Laki-laki itu diam. Mikir. Manggut-manggut. “Tapi kalau dokter dan obat kan ada sekolahnya, Mas?”
“Berarti ini urusannya antara sekolah dengan gak sekolah? Apa pelawak mesti sekolah dagelan agar bisa menghibur orang? Apakah ada sekolah agar ahli nyanthet orang? Kalau gitu mestinya aku jadi filsuf dong, gak jadi penulis. Dan kamu gak jadi apa-apa wong lulusan SMA, itu pun ijazahmu ilang. Padahal tulisanmu bagus, dan kamu punya ketrampilan lain.”
Dia tertawa. Tentu saja sambil mikir.
“Pawang Hujan tentu ada ilmunya. Kalau enggak ya gak mungkin ada regenerasi. Mestinya sudah punah. Hanya saja kita tidak tahu bagaimana cara melakoni ilmu itu…”
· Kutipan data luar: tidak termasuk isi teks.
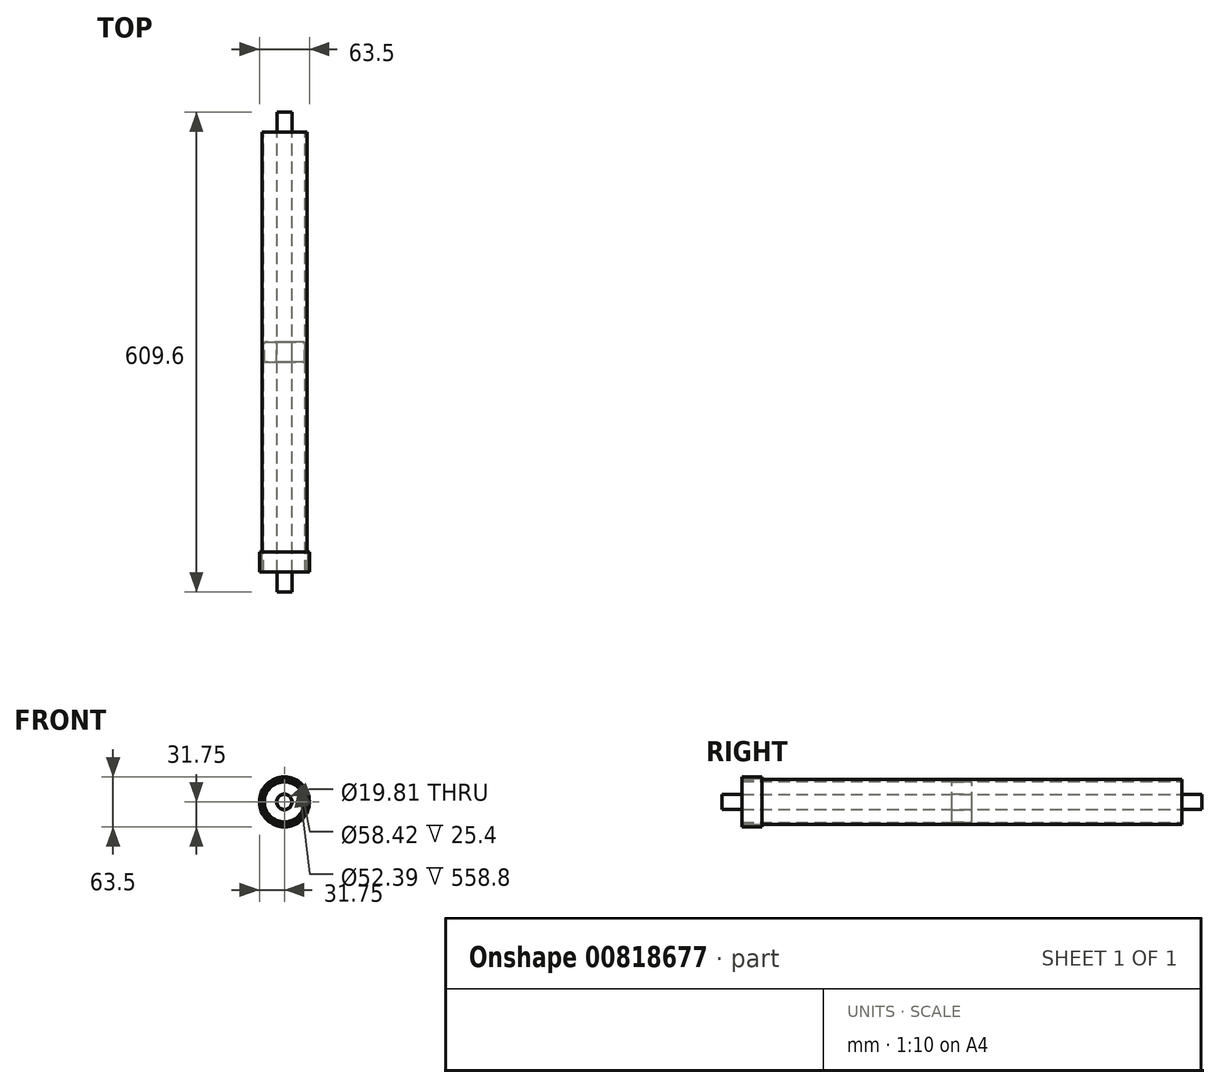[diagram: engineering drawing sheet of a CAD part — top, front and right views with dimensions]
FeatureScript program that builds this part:
annotation { "Feature Type Name" : "Feature", "Feature Type Description" : "" }
export const myFeature = defineFeature(function(context is Context, id is Id, definition is map)
    precondition{}
    {
        {
            var Q0;
            Q0=qCreatedBy(makeId("Front.planeOp"),FACE);
            var sketch = newSketch(context, id + "F0", { "sketchPlane" : qUnion([Q0])});
            skCircle(sketch, "E0", {"center": v(0, 0) * mm, "radius": 9.53 * mm});
            skSolve(sketch);
        }
        {
            var Q0;
            Q0 = qSketchRegion(id + "F0", true);
            extrude(context, id + "F1", {"entities" : qUnion([Q0]), "endBound" : BoundingType.SYMMETRIC, "depth" : 609.6 * mm, "offsetDistance" : 25.4 * mm});
        }
        {
            var Q0;
            Q0=qCreatedBy(makeId("Front.planeOp"),FACE);
            var sketch = newSketch(context, id + "F2", { "sketchPlane" : qUnion([Q0])});
            skCircle(sketch, "E1", {"center": v(0, 0) * mm, "radius": 25.4 * mm});
            skCircle(sketch, "E2", {"center": v(0, 0) * mm, "radius": 9.9 * mm});
            skSolve(sketch);
        }
        {
            var Q0;
            Q0 = qSketchRegion(id + "F2", true);
            extrude(context, id + "F3", {"entities" : qUnion([Q0]), "operationType" : NewBodyOperationType.ADD, "endBound" : BoundingType.SYMMETRIC, "depth" : 25.4 * mm, "offsetDistance" : 25.4 * mm});
        }
        {
            var Q0;
            Q0=qCreatedBy(makeId("Front.planeOp"),FACE);
            var sketch = newSketch(context, id + "F4", { "sketchPlane" : qUnion([Q0])});
            skCircle(sketch, "E3", {"center": v(0, 0) * mm, "radius": 26.2 * mm});
            skCircle(sketch, "E4", {"center": v(0, 0) * mm, "radius": 28.58 * mm});
            skSolve(sketch);
        }
        {
            var Q0;
            Q0 = qSketchRegion(id + "F4", true);
            extrude(context, id + "F5", {"entities" : qUnion([Q0]), "endBound" : BoundingType.SYMMETRIC, "depth" : 558.8 * mm, "offsetDistance" : 25.4 * mm});
        }
        {
            var Q0;
            Q0=makeQuery(id+"F5.opExtrude","CAP_FACE",FACE,{"disambiguationData":[OSD([sQuery(id+"F4.wireOp",EDGE,"E3"),sQuery(id+"F4.wireOp",EDGE,"E4")])],"isStart":false});
            var sketch = newSketch(context, id + "F6", { "sketchPlane" : qUnion([Q0])});
            skCircle(sketch, "E5", {"center": v(0, 0) * mm, "radius": 31.75 * mm});
            skCircle(sketch, "E6", {"center": v(0, 0) * mm, "radius": 10.16 * mm});
            skCircle(sketch, "E7", {"center": v(0, 0) * mm, "radius": 29.21 * mm});
            skSolve(sketch);
        }
        {
            var Q0;
            Q0 = qSketchRegion(id + "F6", true);
            extrude(context, id + "F7", {"entities" : qUnion([Q0]), "operationType" : NewBodyOperationType.ADD, "oppositeDirection" : true, "depth" : 25.4 * mm, "offsetDistance" : 25.4 * mm});
        }
    });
“Soal siriknya, bagaimana?”
“Nah, itu. Aku tanya tapi kamu harus menjawab jujur ya…”
Dia mengangguk.
“Kamu kalau sakit terus minum obat atau pergi berobat ke dokter, kamu percaya dengan obat dan dokter atau percaya yang menyembuhkan Tuhan?”
Dia terlihat ragu.
“Percaya Tuhan yang menyembuhkan.”
“Kalau aku seringnya enggak begitu. Aku sering percaya pada obat dan dokternya. Padahal kalau berkaca pada sikap tauhid, hal itu keliru. Mestinya Tuhan yang menyembuhkan, hanya saja lewat obat dan dokter. Obat itu terdiri dari zat-zat yang diciptakan Tuhan, manusia yang meramunya juga diciptakan oleh Tuhan. Dokter diberi akal oleh Tuhan. Diberi kemudahan mencari ilmu juga oleh Tuhan, dll.”
“Eh, aku juga begitu ding, Mas.”
“Berarti sebetulnya kita sudah biasa sirik kecil-kecilan, kan?”
“Iya.”
“Jadi, kalau misal kamu jadi menggunakan jasa pawang hujan, sebaiknya pikiranmu disetel dari sekarang: bahwa Tuhan yang bisa menghentikan dan mengatur hujan, hanya saja lewat mekanisme tertentu yang dipelajari oleh pawang hujan. Dan pawang hujan juga ciptaan Tuhan.”
Kini, laki-laki itu manggut-manggut lebih mantap.
“Terus jadi mau pakai jasa pawang hujan atau tidak?”
“Jadi, Mas.”
“Lain kali jangan tanya beginian kepadaku ya? Tanyakan ke para kiai. Soal beginian, aku gak begitu ngerti.”
Ketika hajatannya tiba. Mendung tebal. Di sekitar tempat itu hujan lebat. Hanya di sekitar tempat itu, hujan turun rintik-rintik. Itu pun sesekali.
Saya tidak tahu, dia jadi pakai jasa pawang hujan atau tidak. Yang jelas, patut disyukuri, semua acara lancar…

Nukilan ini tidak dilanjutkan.